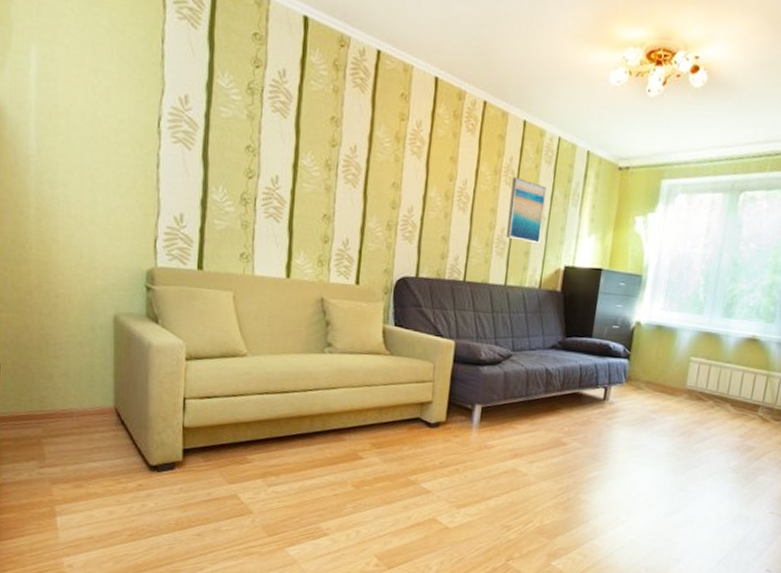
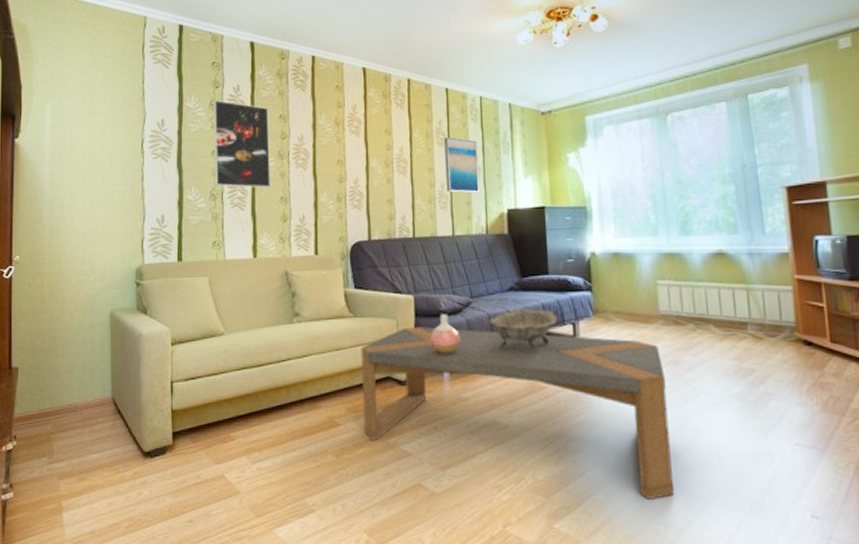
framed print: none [247,83,319,202] -> present [213,100,270,188]
coffee table: none [387,372,678,548] -> present [361,327,675,499]
vase: none [464,363,495,404] -> present [430,314,460,355]
decorative bowl: none [526,366,592,412] -> present [490,308,557,354]

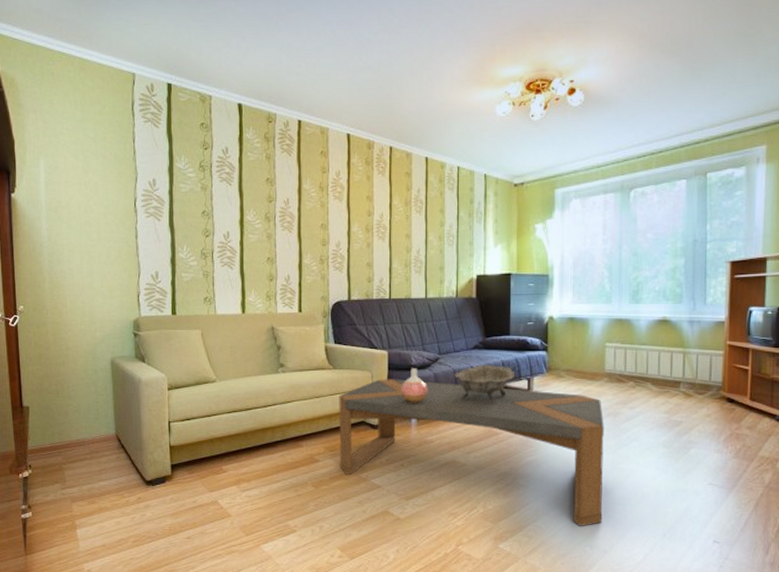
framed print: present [213,100,270,188] -> none [202,162,258,249]
wall art: present [444,137,479,194] -> none [422,205,452,259]

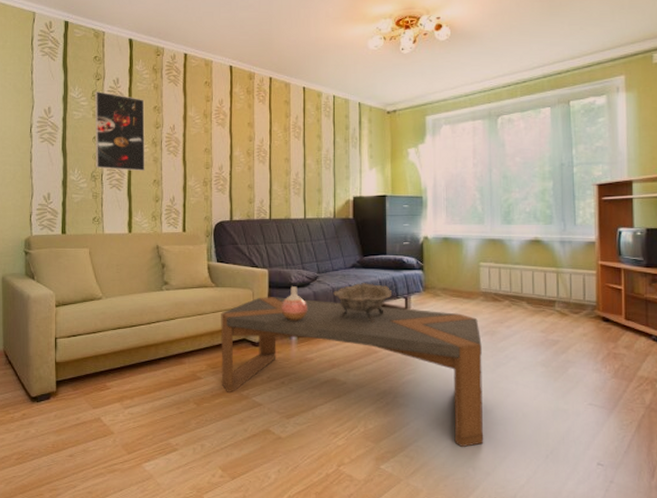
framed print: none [202,162,258,249] -> present [94,91,145,172]

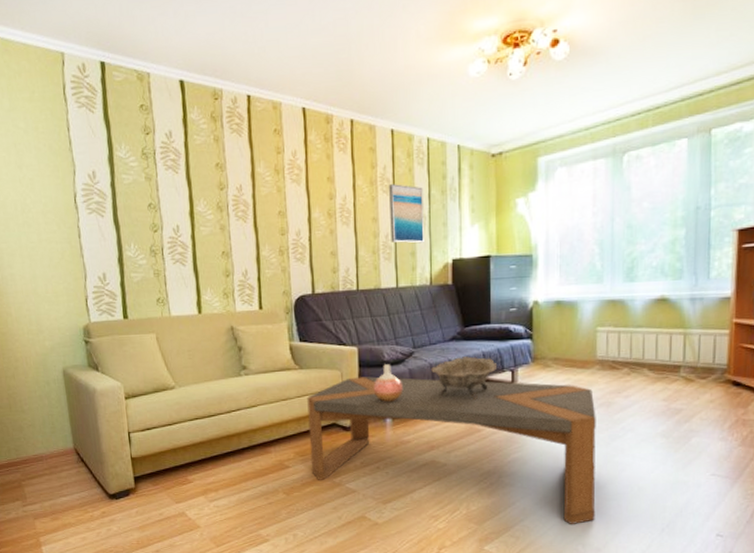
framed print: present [94,91,145,172] -> none [144,148,211,243]
wall art: none [300,131,329,182] -> present [389,184,424,244]

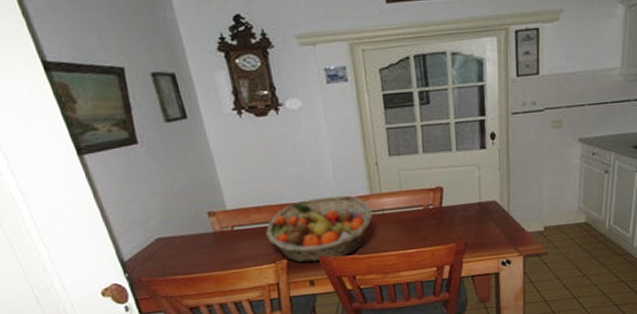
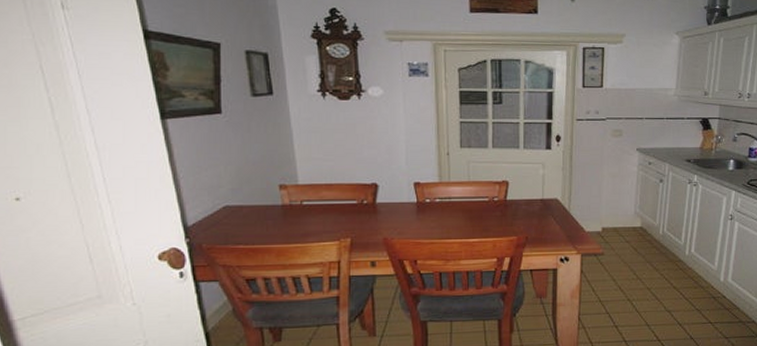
fruit basket: present [266,195,373,263] -> none [334,180,440,243]

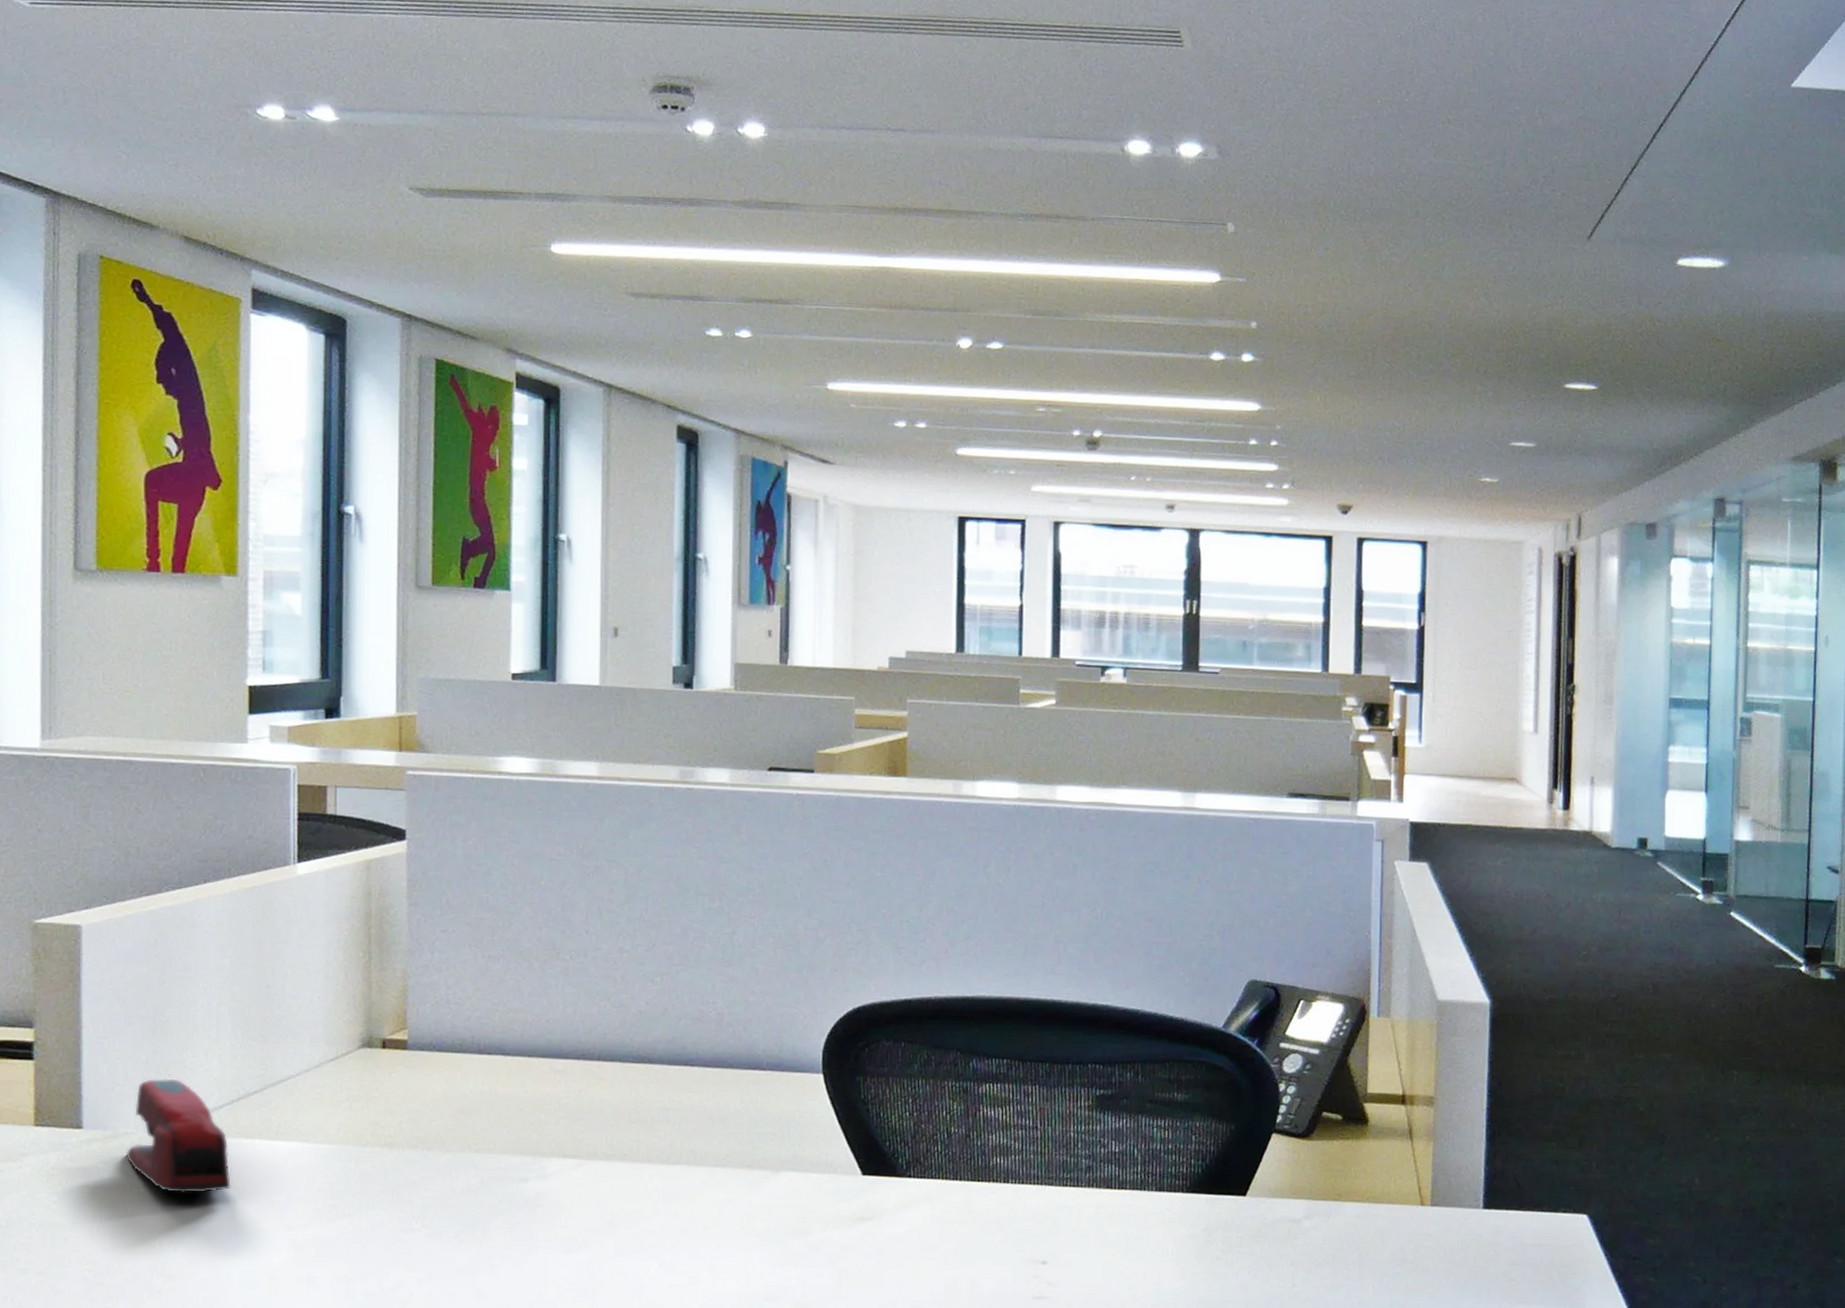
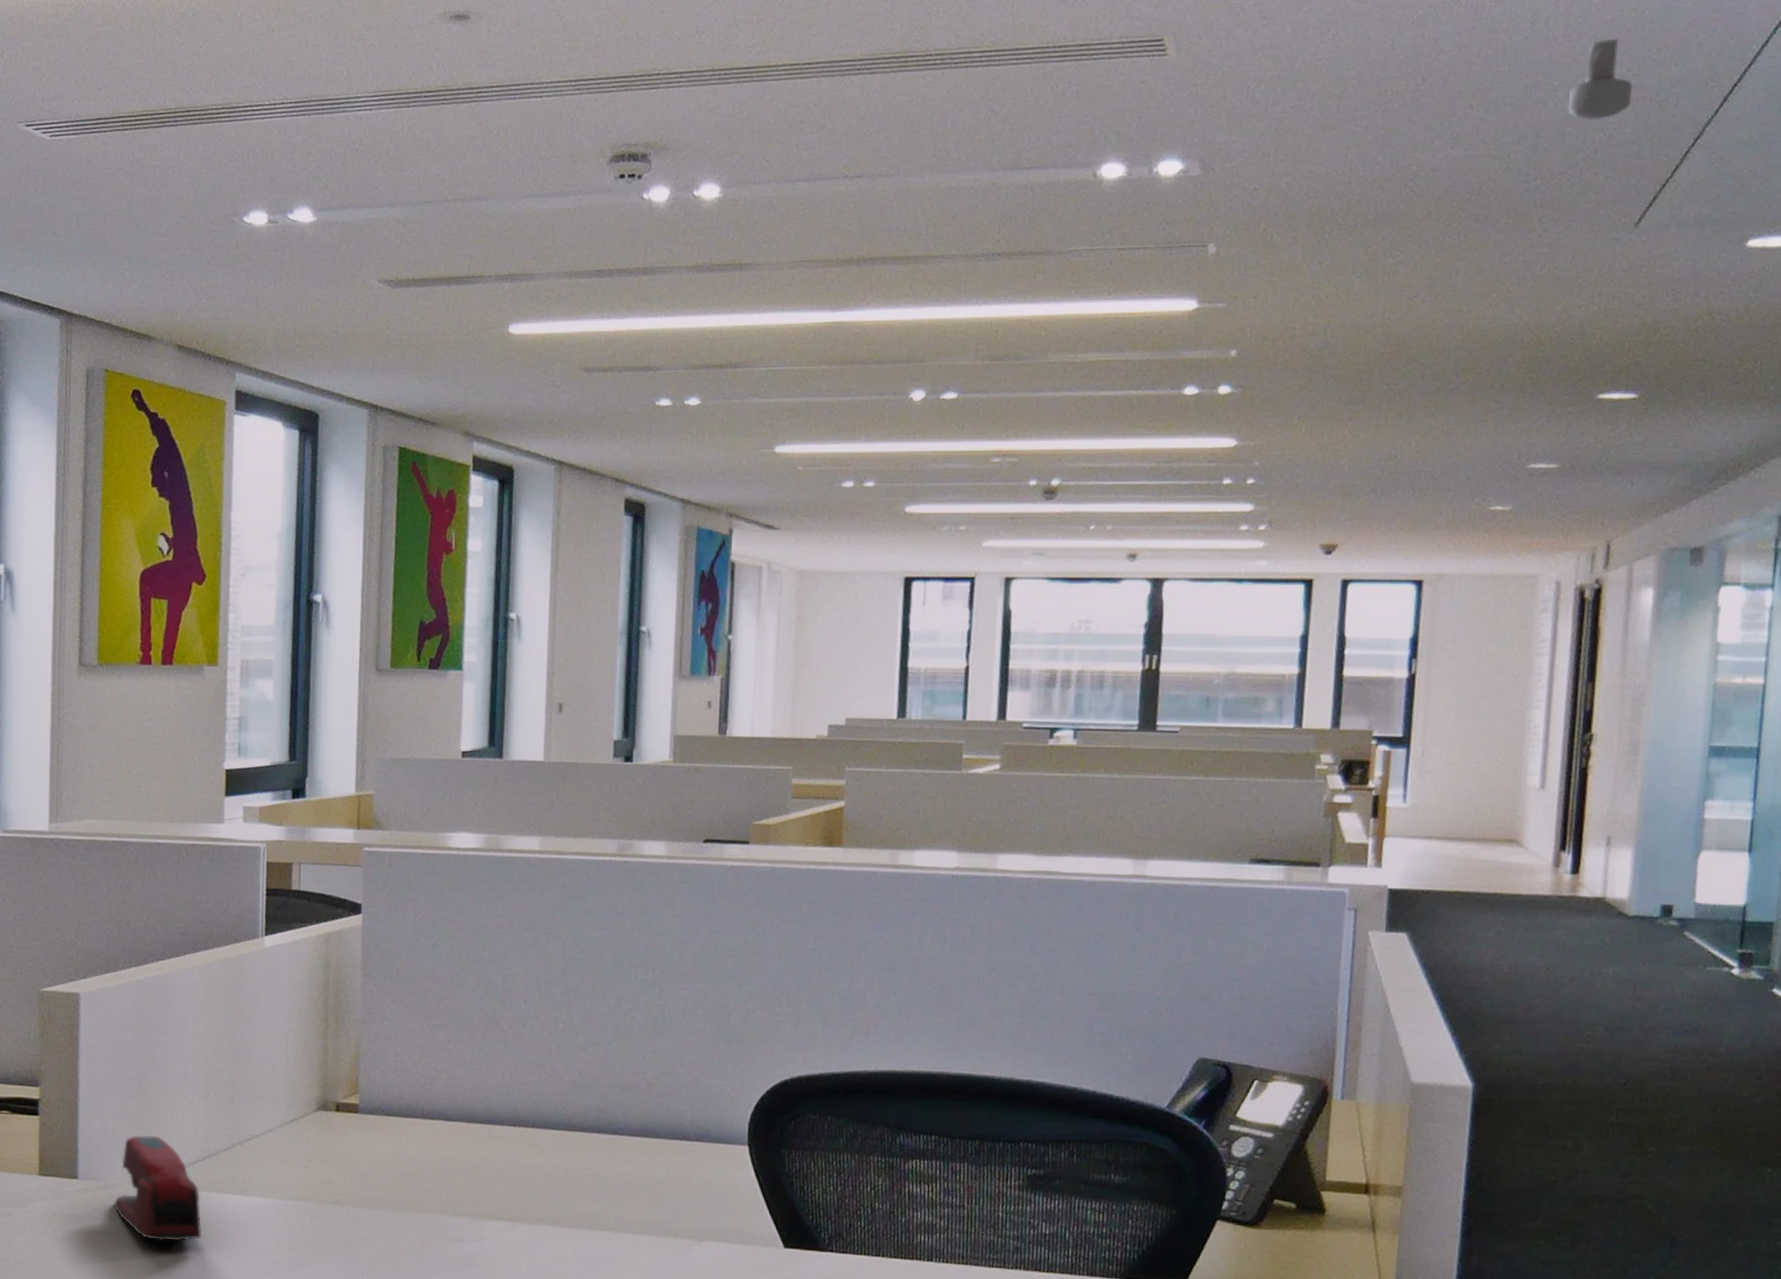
security camera: none [1528,73,1579,144] -> present [1567,38,1632,121]

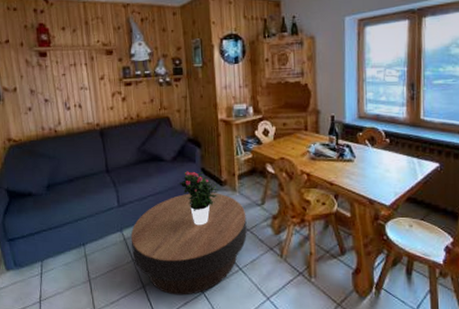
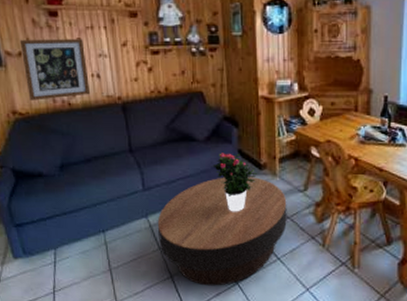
wall art: none [15,75,73,129] -> present [19,39,90,101]

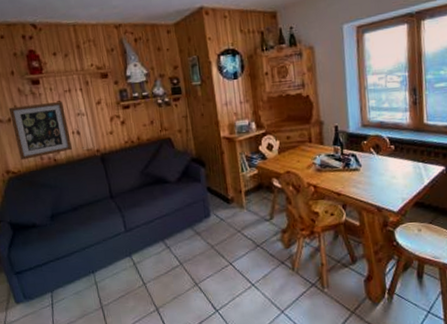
coffee table: present [157,177,287,286] -> none [140,211,258,316]
potted flower: present [211,153,258,212] -> none [184,191,227,245]

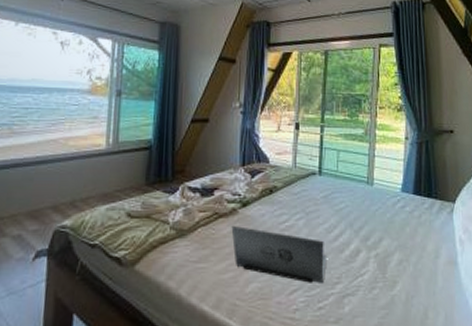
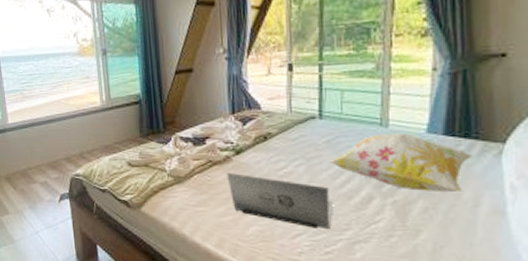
decorative pillow: none [324,191,433,246] -> present [328,133,472,193]

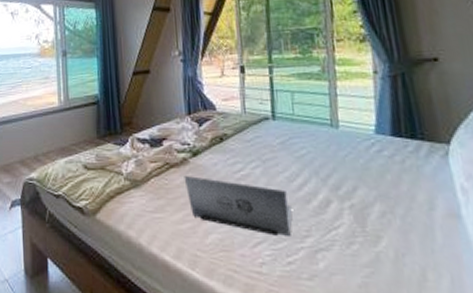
decorative pillow: present [328,133,472,193] -> none [283,134,421,196]

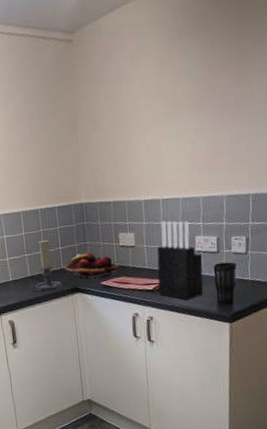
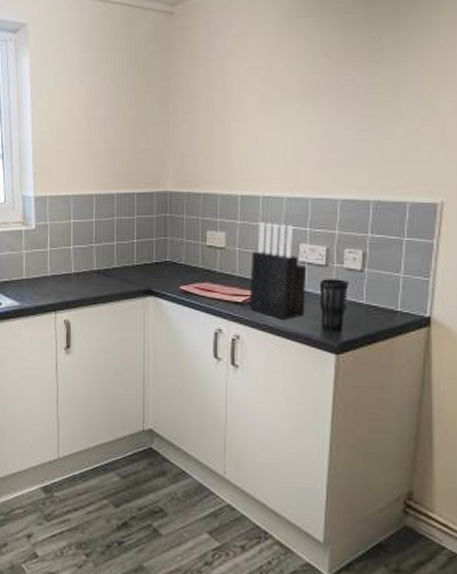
candle holder: present [31,239,62,292] -> none [96,229,133,290]
fruit basket: present [63,252,120,280] -> none [136,250,205,282]

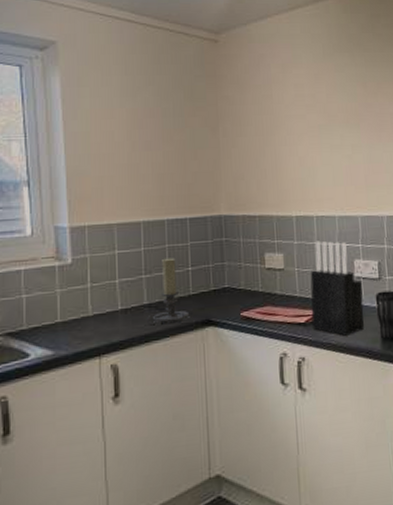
candle holder: none [96,229,133,290] -> present [147,257,190,325]

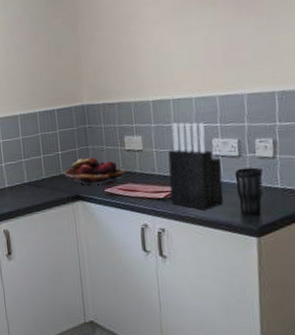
candle holder: present [147,257,190,325] -> none [28,144,62,199]
fruit basket: none [192,275,266,309] -> present [62,157,126,186]

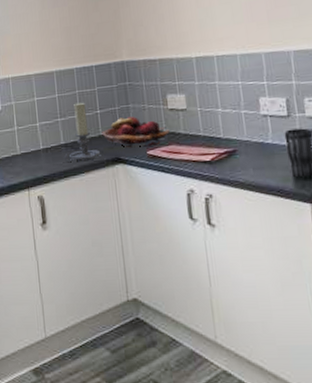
candle holder: none [28,144,62,199] -> present [64,102,101,162]
knife block: present [167,122,223,210] -> none [213,80,274,174]

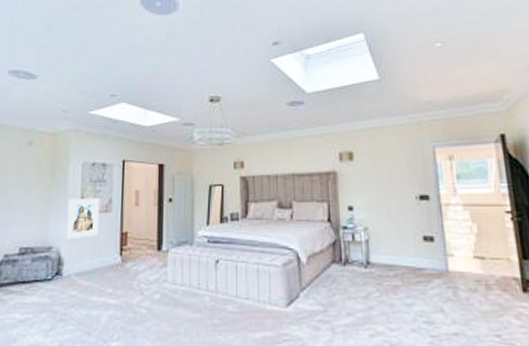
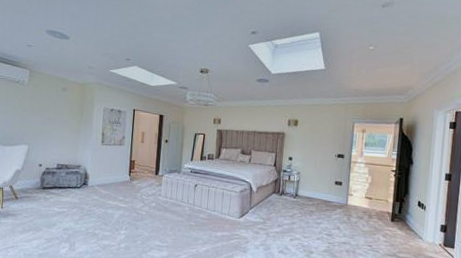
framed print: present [66,197,100,240] -> none [91,133,116,162]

::::

__What is required__. Print the full listing again exactly, and drop every image from it.

__Exercise result__.
framed print: none [247,83,319,202] -> present [213,100,270,188]
coffee table: none [387,372,678,548] -> present [361,327,675,499]
vase: none [464,363,495,404] -> present [430,314,460,355]
decorative bowl: none [526,366,592,412] -> present [490,308,557,354]

framed print: present [213,100,270,188] -> none [202,162,258,249]
wall art: present [444,137,479,194] -> none [422,205,452,259]

framed print: none [202,162,258,249] -> present [94,91,145,172]

framed print: present [94,91,145,172] -> none [144,148,211,243]
wall art: none [300,131,329,182] -> present [389,184,424,244]

fruit basket: present [266,195,373,263] -> none [334,180,440,243]

security camera: none [1528,73,1579,144] -> present [1567,38,1632,121]

wall art: none [15,75,73,129] -> present [19,39,90,101]

coffee table: present [157,177,287,286] -> none [140,211,258,316]
potted flower: present [211,153,258,212] -> none [184,191,227,245]

decorative pillow: none [324,191,433,246] -> present [328,133,472,193]

decorative pillow: present [328,133,472,193] -> none [283,134,421,196]

candle holder: present [31,239,62,292] -> none [96,229,133,290]
fruit basket: present [63,252,120,280] -> none [136,250,205,282]

candle holder: none [96,229,133,290] -> present [147,257,190,325]

candle holder: present [147,257,190,325] -> none [28,144,62,199]
fruit basket: none [192,275,266,309] -> present [62,157,126,186]

candle holder: none [28,144,62,199] -> present [64,102,101,162]
knife block: present [167,122,223,210] -> none [213,80,274,174]

framed print: present [66,197,100,240] -> none [91,133,116,162]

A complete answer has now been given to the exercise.